TASK DESCRIPTION:
Scan the listing below for the word "forte" and copy every line that has it.

LISTED RECORDS:

Segment Open

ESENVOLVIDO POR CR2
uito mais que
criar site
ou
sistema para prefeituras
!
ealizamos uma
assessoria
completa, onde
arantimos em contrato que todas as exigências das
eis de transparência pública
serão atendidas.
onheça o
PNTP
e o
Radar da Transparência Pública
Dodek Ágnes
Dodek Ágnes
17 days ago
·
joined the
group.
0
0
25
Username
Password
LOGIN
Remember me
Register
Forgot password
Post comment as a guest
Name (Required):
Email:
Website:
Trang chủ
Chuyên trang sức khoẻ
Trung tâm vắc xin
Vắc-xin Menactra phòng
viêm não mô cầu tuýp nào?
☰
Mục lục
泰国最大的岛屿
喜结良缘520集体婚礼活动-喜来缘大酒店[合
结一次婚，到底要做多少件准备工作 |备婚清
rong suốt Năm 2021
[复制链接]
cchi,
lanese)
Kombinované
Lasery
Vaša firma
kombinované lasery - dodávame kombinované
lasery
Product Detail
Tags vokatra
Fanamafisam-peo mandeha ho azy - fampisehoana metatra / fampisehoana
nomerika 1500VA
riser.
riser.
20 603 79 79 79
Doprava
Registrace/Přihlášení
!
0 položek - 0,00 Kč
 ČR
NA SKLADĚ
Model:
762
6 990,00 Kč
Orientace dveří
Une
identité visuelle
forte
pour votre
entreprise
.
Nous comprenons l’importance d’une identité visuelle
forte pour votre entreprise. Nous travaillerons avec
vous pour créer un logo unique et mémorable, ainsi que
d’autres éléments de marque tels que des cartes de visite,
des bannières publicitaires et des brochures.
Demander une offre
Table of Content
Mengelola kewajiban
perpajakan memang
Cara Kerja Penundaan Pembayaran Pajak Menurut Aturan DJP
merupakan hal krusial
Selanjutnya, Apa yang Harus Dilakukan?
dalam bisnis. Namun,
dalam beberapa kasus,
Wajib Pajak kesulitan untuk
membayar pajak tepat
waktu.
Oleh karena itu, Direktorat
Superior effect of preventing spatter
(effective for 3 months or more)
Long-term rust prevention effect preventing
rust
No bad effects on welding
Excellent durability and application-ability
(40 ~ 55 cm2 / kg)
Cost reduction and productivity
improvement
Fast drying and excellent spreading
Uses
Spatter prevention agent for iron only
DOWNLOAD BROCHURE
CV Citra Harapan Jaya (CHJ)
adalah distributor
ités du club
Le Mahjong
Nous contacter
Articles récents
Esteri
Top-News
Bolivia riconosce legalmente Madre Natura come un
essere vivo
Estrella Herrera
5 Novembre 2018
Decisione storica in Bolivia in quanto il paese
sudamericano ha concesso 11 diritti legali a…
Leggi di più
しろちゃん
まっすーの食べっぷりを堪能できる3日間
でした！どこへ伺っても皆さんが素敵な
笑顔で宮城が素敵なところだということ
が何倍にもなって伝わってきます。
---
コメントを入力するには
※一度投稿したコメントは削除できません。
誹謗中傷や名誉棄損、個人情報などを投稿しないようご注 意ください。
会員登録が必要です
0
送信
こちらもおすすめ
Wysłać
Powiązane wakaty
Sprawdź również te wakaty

Segment Closed

RESULT OF THE EXERCISE:
forte
forte pour votre entreprise. Nous travaillerons avec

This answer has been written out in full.